复杂受限体系中蛋白质折叠行为的动力学模拟研究

Protein folding is an important and challenging problem in molecular biology. Experiments indicate that the protein folding processes in the crowded cell controlled by both thermodynamic and kinetic effects strongly depend on its local environmental conditions. It is well known that the folding process of certain proteins in vivo requires the assistance from molecular chaperones providing the confined nanocage. Furthmore, some illnesses such as Parkinson's disease, Kreutzfeld-Jacob syndrome and mad cow disease are treated as the result of toxic protien misfolding in the cellular environment. Therefore, the investigation of protein folding behaviors in the complex confinement is significant for understanding the nature of life..The current research proposal carried out numerical analysis and computer simulations aspires to provide the theoretical support for the comprehension of protein folding process under the confined system. The replica-exchange strategies by coupling coarse grained and all-atomistic molecular dynamics simulations will be applied. The anticipated results achieved by computer simulations and theoretical studies are specified as follows (1) To establish the theoretical approach and molecular model concerning the improved expression of confining potential, optimized algorithm, and effective parameters to obtain the structural information. (2) To find the intrinsic relationship between the equilibrium configuration of the target protein under different geometrical confinements and the interactions between them. (3) To illuminate the physical mechanism of the protein folding in the complex confinement. .The molecular insight into the protein conformational transition, as established by the present research, could be used to anticipate the native structures, control the bilolgical processes and guide the design or application of surfactant in bioprocessing engineering.

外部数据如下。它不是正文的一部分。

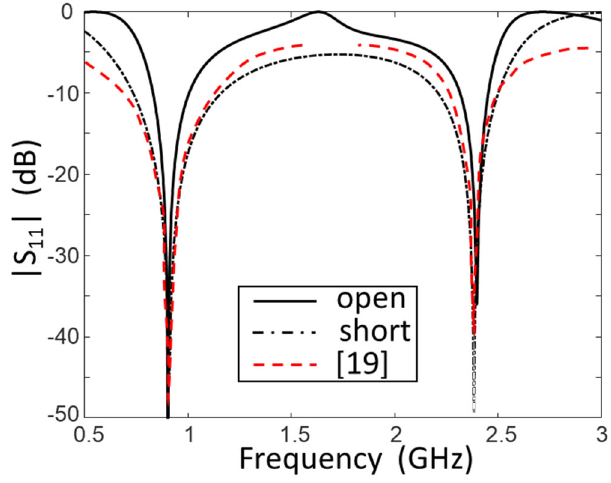
Figure 3. Comparison between the reflection coefficient obtained with two ‐ section networks (con ‐ tinuous black line) and that reported in the literature (dashed red line) for the case [19] in Table 1.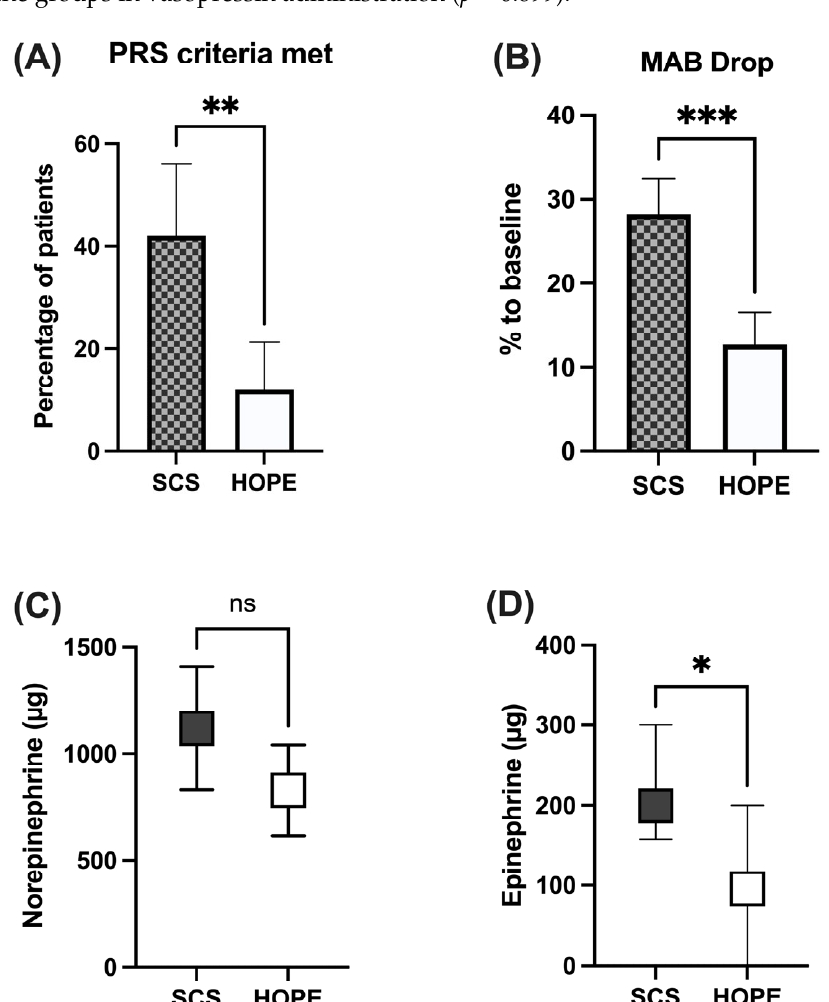
Figure 1. Graphical analysis of perioperative findings in the immediate post-reperfusion phase. ( A ) ratio of post reperfusion syndrome (PRS) occurrence in liver graft recipients (Mean ± 95% CI). HOPE preconditioning results in significantly reduced incidence of PRS as compared to SCS ( p = 0.0013); ( B ) relative decrease in mean arterial blood pressure (MAP) immediately after liver graft reperfusion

蛋白质分子的折叠过程与所处的外部环境密切相关，是一个受到热力学和动力学双重制约的过程。蛋白质分子在复杂受限体系中的折叠行为研究，对认识生命现象、控制生物过程乃至发明新型药物和诊疗方法，都有着重要的意义。本项目拟采用结合粗粒化和全原子模型的副本交换分子动力学模拟，对蛋白质在复杂受限体系中折叠的动力学过程和热力学性质进行研究。通过计算机模拟和理论分析，达到以下目标：(1)建立一套较完整的研究蛋白质在复杂受限体系中折叠行为的理论方法和模型，包括确立复杂受限空间的势能函数表达式、优化算法、提供有效的结构分析手段。(2)揭示受限空间结构和相互作用方式与蛋白质稳定构型的内在联系。(3)阐明蛋白质在复杂受限体系中折叠过程的物理图像。通过上述研究，深入理解蛋白质的折叠机理，为蛋白质三维结构的预测、功能分析、以及药物设计提供理论依据。

蛋白质作为生命信息的载体，它折叠所形成的特定空间结构是其具有生物学功能的基础，此一维信息向三维信息的转化过程是表现生命活力所必需的。多肽链折叠成蛋白质特定三维结构的过程，是中心法则留下的空白，而这恰恰又是从“遗传信息”到“生物功能”的关键环节。阐明关于蛋白质折叠的过程将对相关疾病的预防和治疗都有重要意义。. 本研究基于NHP非格点和ODI格点模型对蛋白质链进行简化，通过分子动力学和动态蒙特卡罗模拟以及理论分析相结合的方法研究蛋白质的折叠过程和动力学行为。主要研究内容包括以下四个方面：(1)不同类型蛋白质链在折叠过程中的能量转变；(2)拥挤环境对蛋白质链传输过程的影响；(3)蛋白质在分子伴侣形成的管道中传输过程；(4)蛋白质链的柔性对其结构的影响。主要成果包括：(1)建立一套研究蛋白质折叠行为的理论方法和模型，包括确立受限体系的势能函数表达式、优化算法、提供有效的结构分析手段；(2)揭示空间结构、蛋白质链柔性及相互作用方式与蛋白质稳定构型的内在联系；(3)阐明蛋白质在分子伴侣形成的受限体系中输运过程的物理图像。通过上述研究，深入理解蛋白质的折叠机理，为蛋白质三维结构的预测、功能分析、以及药物设计提供理论依据。